Hubo un silencio de unos segundos, largos como horas. Me imaginé su cuerpo tensándose, sus dedos clavándose, el labio por fin liberado entre los dientes. Me imaginé su nombre, el de verdad, el que nunca me había dicho, escapándose de su boca en un cuarto que yo nunca había visto. Y con esa imagen me dejé ir, a la vez que la pantalla se llenaba de sus palabras rotas, de letras repetidas, de un mensaje que no decía nada y lo decía todo.
Nos quedamos los dos en silencio después. Yo, mirando el techo, con el pecho subiendo y bajando. Ella, supongo, igual, en algún lugar al otro lado del país. El control la había excitado tanto como a mí me había excitado entregárselo. Le gustaba sentirse guiada, y yo había descubierto que me gustaba dejarme guiar. La cercanía era absoluta aunque no nos hubiéramos rozado nunca. La entrega, voluntaria. Total.

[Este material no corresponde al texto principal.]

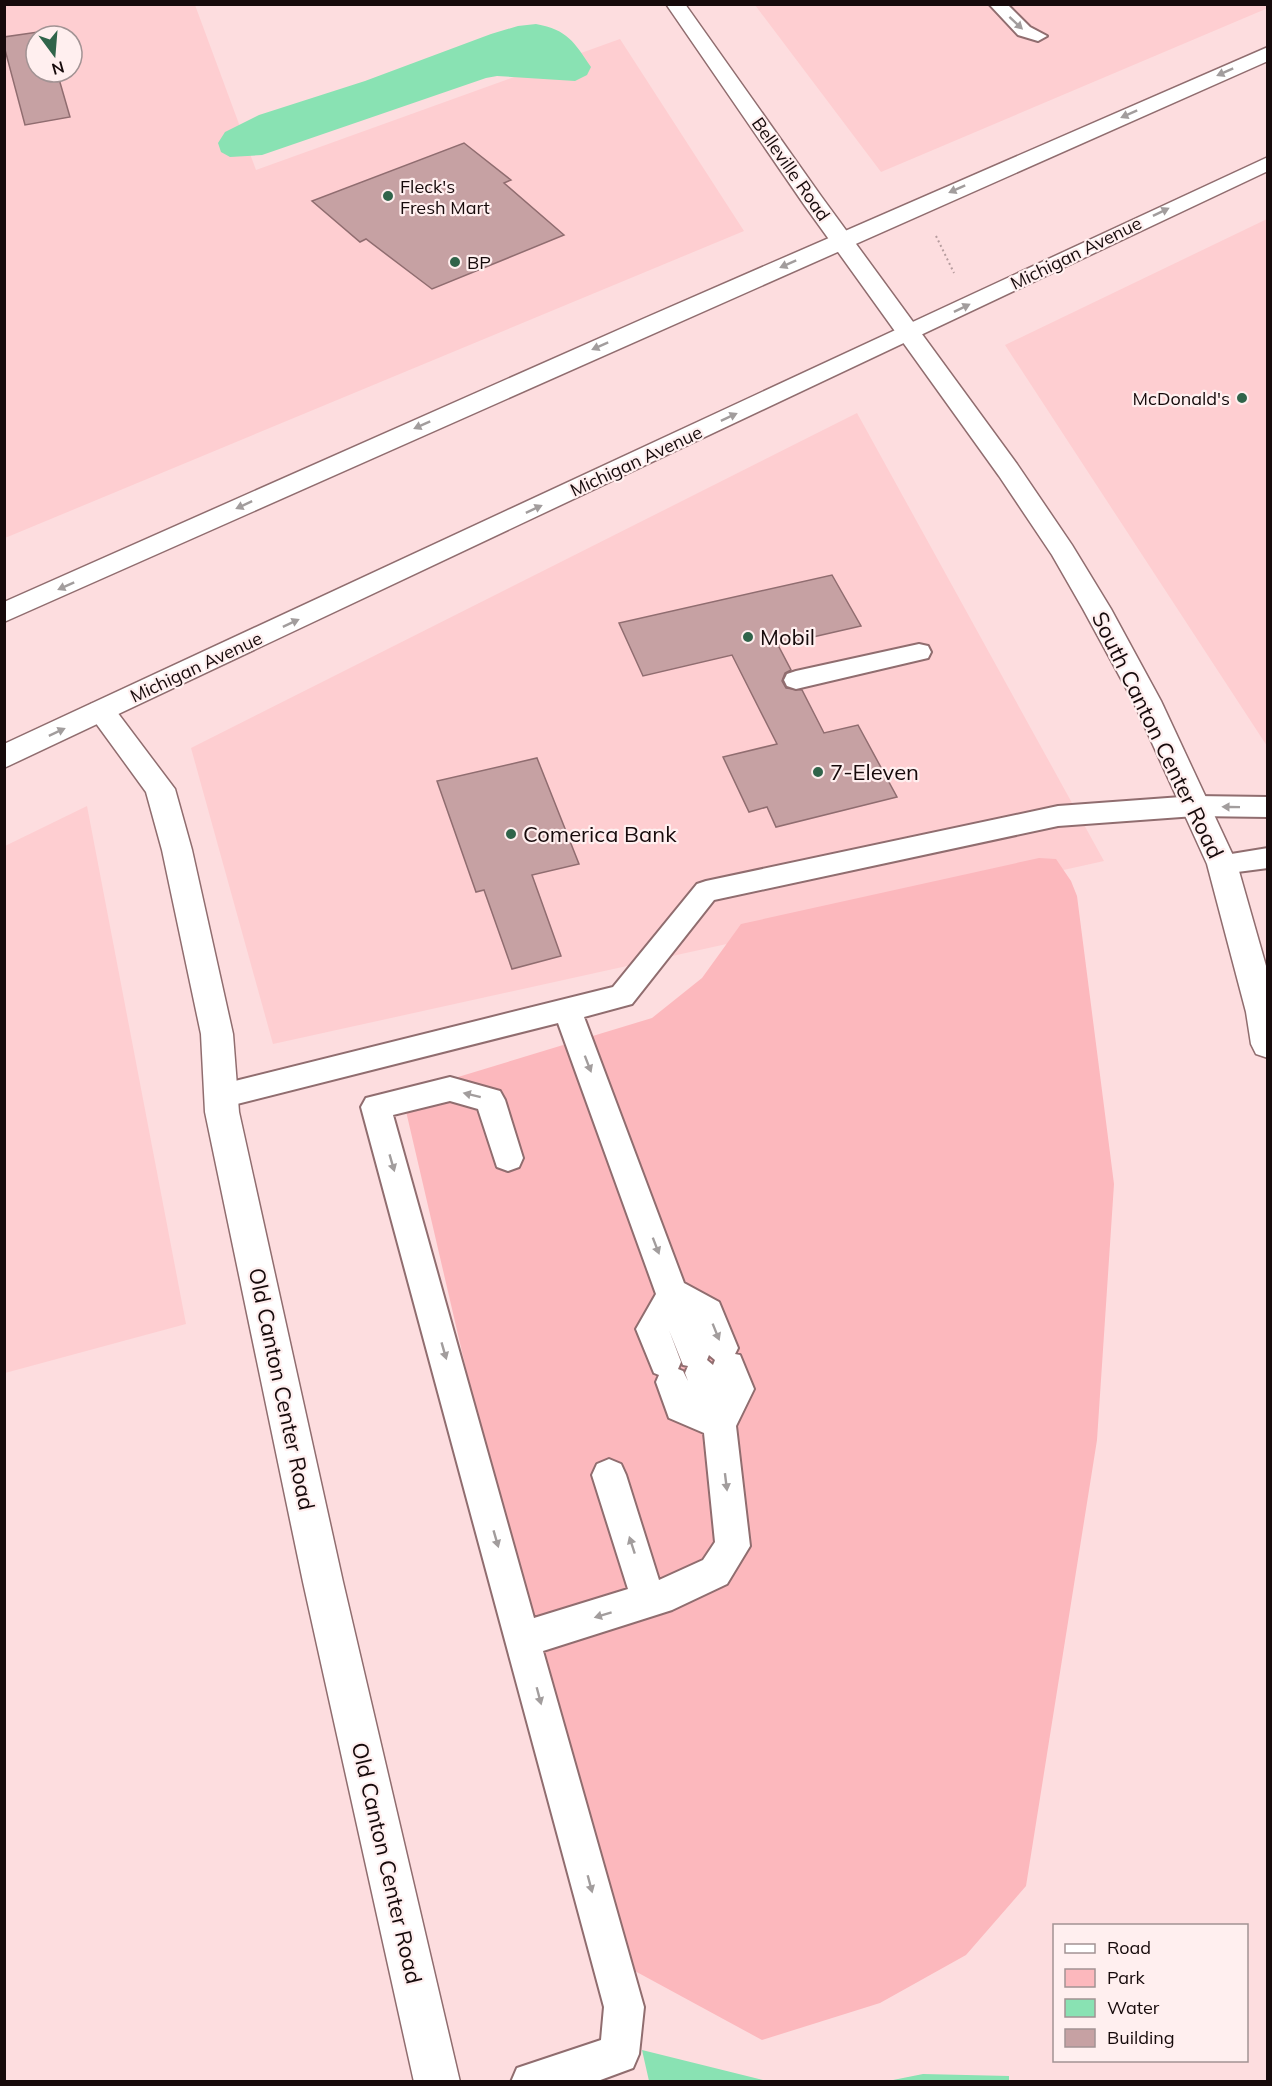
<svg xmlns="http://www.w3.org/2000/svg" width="1272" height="2086" font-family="Mulish,sans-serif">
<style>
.built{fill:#feced1;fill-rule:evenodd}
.green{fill:#fcb8bd}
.water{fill:#89e2b3}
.building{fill:#c6a1a3;stroke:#906d70;stroke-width:1.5}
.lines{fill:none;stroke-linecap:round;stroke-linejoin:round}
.lane-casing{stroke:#906d6f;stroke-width:4}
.street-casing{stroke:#906d6f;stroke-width:3}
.secondary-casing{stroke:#906d6f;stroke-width:3}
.primary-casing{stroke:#906d6f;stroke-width:3}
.path{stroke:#b69c9e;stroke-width:2;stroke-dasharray:2 3;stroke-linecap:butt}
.lane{fill:#fff;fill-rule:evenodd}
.street{fill:#fff;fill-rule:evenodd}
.secondary{fill:#fff;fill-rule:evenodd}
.primary{fill:#fff;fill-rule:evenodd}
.oneway{fill:#a29d9d}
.poi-dot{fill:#30644a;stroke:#ffefef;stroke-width:2}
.labels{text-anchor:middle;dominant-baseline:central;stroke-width:4.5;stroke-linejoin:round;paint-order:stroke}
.far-street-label{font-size:18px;fill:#160a0b;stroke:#ffefef}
.far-poi-label{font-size:18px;fill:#160a0b;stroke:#ffefef;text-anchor:start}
.poi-label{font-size:22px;fill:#160a0b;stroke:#ffefef;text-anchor:start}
.street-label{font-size:22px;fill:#160a0b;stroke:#ffefef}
</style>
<rect width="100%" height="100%" fill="#fddddf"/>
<path class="built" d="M 1267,4 L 1268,8 L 881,172 L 755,5 Z
M 5,5 L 195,5 L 256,170 L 620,39 L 744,231 L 5,538 ZM 36,36 L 72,36 L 72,72 L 36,72 Z
M 1267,219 L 1267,746 L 1005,345 Z
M 857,413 L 1104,861 L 273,1044 L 191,748 Z
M 87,806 L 186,1324 L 5,1373 L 5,846 Z"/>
<path class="green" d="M 1039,858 L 1056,859 L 1071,881 L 1077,896 L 1114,1184 L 1097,1440 L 1026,1886 L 966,1955 L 880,2003 L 762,2040 L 633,1970 L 587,1889 L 402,1094 L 652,1018 L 702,978 L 741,924 Z"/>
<path class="water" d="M 536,24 C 568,30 574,42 591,67 L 587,75 L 575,81 L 497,76 L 486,78 L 262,155 L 230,157 L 221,152 L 218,143 L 225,132 L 259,115 L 365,81 L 491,34 L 518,26 Z
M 642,2050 L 767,2081 L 649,2081 Z
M 923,2074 L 1009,2076 L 1009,2081 L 888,2081 Z"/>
<path class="building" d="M 45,31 L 47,36 L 36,36 L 36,72 L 57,72 L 70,117 L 25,125 L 4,46 L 4,37 Z
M 464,143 L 511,180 L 504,183 L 564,235 L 432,289 L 366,239 L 360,242 L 312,201 Z
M 832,575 L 861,626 L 778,645 L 791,670 L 785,673 L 782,681 L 786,688 L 802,690 L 824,733 L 858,725 L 897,797 L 776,827 L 767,807 L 749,812 L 723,757 L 777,744 L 732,655 L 643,676 L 619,623 Z
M 537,758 L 579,864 L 532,875 L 561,956 L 512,969 L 484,890 L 476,892 L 437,781 Z"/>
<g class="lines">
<g class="lane-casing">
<path id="lane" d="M 989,4 L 1007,4 L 1030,27 L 1047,36 L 1038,41 L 1018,35 Z
M 919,644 L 928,646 L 931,652 L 928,658 L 796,689 L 787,686 L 784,680 L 787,674 L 796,671 Z
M 1195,796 L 1268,797 L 1268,817 L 1195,816 L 1058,826 L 714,900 L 632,1004 L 584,1017 L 684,1283 L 719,1302 L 738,1348 L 735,1354 L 740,1355 L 754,1389 L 736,1426 L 750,1546 L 727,1584 L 672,1610 L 543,1651 L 644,2007 L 639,2054 L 633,2068 L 595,2082 L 511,2082 L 517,2068 L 601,2040 L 604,2007 L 361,1107 L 366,1098 L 450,1077 L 500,1091 L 505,1100 L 523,1158 L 519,1167 L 508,1171 L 497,1167 L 478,1109 L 450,1101 L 393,1115 L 534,1618 L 628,1589 L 592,1475 L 597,1464 L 609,1459 L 621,1464 L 626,1475 L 659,1580 L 703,1560 L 715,1542 L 704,1433 L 669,1418 L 656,1382 L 659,1375 L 654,1373 L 636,1329 L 656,1294 L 558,1023 L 221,1108 L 211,1105 L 206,1096 L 211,1087 L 613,987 L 697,884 L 706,881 L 1058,806 ZM 669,1330 L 683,1365 L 688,1366 L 685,1373 L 688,1381 L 683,1371 L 678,1369 L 681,1362 ZM 709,1355 L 715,1360 L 713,1365 L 707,1360 Z
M 1268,848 L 1268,868 L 1222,874 L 1213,871 L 1209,864 L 1213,857 Z"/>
</g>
<g class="street-casing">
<path id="street" d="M 101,701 L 111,704 L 175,789 L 192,850 L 233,1034 L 239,1112 L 343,1582 L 460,2082 L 414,2082 L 303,1582 L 205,1112 L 201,1034 L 162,850 L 146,792 L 87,711 L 91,704 Z"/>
</g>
<g class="secondary-casing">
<path id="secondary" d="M 666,4 L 685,4 L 821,196 L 1017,464 L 1072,545 L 1111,609 L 1161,701 L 1237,864 L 1268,973 L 1268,1058 L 1256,1054 L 1251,1044 L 1246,1012 L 1207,864 L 1133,701 L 1083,609 L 1052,555 L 999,476 L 805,206 Z"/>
</g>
<g class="primary-casing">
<path id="primary" d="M 1268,47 L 1268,61 L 4,622 L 4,602 L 645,318 Z
M 1268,157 L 1268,171 L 4,768 L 4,744 Z"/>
</g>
<path class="path" d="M 936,236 L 954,273"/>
<use href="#lane" class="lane"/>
<use href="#street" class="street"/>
<use href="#secondary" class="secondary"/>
<use href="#primary" class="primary"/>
</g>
<defs><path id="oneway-solid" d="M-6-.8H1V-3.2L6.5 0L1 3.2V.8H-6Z" transform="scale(1.5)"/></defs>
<g class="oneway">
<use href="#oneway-solid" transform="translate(1016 23) rotate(43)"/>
<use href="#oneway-solid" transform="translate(1225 72) rotate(156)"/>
<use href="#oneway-solid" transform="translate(1129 114) rotate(156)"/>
<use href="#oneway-solid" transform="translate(957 189) rotate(156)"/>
<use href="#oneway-solid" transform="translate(1161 212) rotate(-26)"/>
<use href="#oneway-solid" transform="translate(788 264) rotate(156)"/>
<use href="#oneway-solid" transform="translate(962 308) rotate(-26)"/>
<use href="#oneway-solid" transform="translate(600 346) rotate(156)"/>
<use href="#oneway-solid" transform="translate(729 417) rotate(-25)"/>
<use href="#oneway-solid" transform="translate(422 425) rotate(156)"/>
<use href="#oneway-solid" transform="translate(244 505) rotate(155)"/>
<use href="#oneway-solid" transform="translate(534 509) rotate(-25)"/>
<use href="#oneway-solid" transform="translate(66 586) rotate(156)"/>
<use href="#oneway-solid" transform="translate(291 623) rotate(-25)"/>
<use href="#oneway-solid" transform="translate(57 732) rotate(-25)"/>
<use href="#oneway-solid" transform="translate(1231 807) rotate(-179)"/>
<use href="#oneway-solid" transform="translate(588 1064) rotate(69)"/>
<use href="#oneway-solid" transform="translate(472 1095) rotate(-166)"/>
<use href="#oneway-solid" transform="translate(392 1163) rotate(74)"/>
<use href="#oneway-solid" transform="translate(656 1246) rotate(69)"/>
<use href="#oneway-solid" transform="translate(716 1332) rotate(68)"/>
<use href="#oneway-solid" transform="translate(444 1351) rotate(74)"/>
<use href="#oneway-solid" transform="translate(726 1482) rotate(83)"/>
<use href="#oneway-solid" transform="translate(496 1539) rotate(74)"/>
<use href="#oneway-solid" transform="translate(632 1545) rotate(-108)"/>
<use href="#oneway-solid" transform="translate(603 1615) rotate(163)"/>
<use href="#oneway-solid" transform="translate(539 1696) rotate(75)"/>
<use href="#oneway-solid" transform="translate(590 1884) rotate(75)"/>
</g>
<g class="poi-dot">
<circle cx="388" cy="196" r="6"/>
<circle cx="455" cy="262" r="6"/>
<circle cx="1242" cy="398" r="6"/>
<circle cx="748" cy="637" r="6"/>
<circle cx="818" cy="772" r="6"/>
<circle cx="511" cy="834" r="6"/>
</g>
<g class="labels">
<g class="far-street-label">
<text transform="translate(791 169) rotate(55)">Belleville Road</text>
<text transform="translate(1076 253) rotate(-26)">Michigan Avenue</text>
<text transform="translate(636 461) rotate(-25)">Michigan Avenue</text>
<text transform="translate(196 667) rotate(-25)">Michigan Avenue</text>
</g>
<g class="far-poi-label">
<text x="400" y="186">Fleck's<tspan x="400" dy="21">Fresh Mart</tspan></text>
<text x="467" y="262">BP</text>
<text x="1230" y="398" text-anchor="end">McDonald's</text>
</g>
<g class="poi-label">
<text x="760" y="637">Mobil</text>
<text x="830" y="772">7-Eleven</text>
<text x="523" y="834">Comerica Bank</text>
</g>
<g class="street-label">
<text transform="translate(1158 735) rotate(64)">South Canton Center Road</text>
<text transform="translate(282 1389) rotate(78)">Old Canton Center Road</text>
<text transform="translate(387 1863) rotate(77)">Old Canton Center Road</text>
</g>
</g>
<rect width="1272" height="2086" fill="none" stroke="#160a0b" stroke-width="12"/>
<rect x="1053" y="1924" width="195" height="138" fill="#ffefef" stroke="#a29394" stroke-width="1.5"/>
<rect x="1065" y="1944" width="30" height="9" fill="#ffffff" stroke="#a29394" stroke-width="1.5"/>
<text x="1107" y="1954" font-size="18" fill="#160a0b">Road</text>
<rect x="1065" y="1969" width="30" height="18" fill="#fcb8bd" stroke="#a29394" stroke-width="1.5"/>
<text x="1107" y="1984" font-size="18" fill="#160a0b">Park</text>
<rect x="1065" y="1999" width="30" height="18" fill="#89e2b3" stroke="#a29394" stroke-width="1.5"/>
<text x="1107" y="2014" font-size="18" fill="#160a0b">Water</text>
<rect x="1065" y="2029" width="30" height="18" fill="#c6a1a3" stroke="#a29394" stroke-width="1.5"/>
<text x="1107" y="2044" font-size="18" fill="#160a0b">Building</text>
<g transform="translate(54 54) rotate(164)"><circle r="28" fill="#ffefef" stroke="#a29394" stroke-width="1.5"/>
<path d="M0-4.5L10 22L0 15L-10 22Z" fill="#30644a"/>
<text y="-9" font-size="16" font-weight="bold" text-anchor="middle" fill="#160a0b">N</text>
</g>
</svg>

—No sé si esto es lo más sano que he hecho en mi vida —escribió al rato.
—Seguramente no —contesté—. Pero es lo más honesto.
Y era verdad. Llevaba años acostándome con mujeres a las que les escondía la mitad de quién era. Con Nadia, una desconocida con un nombre inventado a la que jamás le había visto la cara, me había mostrado entero. Cada deseo, cada debilidad, cada cosa que callaba de día. Quizá por eso, cuando me preguntó si alguna noche quería que dejáramos de escribirnos y nos viéramos de verdad, tardé tan poco en responder.
—Esta misma —escribí—. Dame una dirección.
Quería dejarme hacer. Ser suyo del modo en que ya me había imaginado tantas veces. Y por primera vez en mucho tiempo, no tuve miedo de decirlo en voz alta.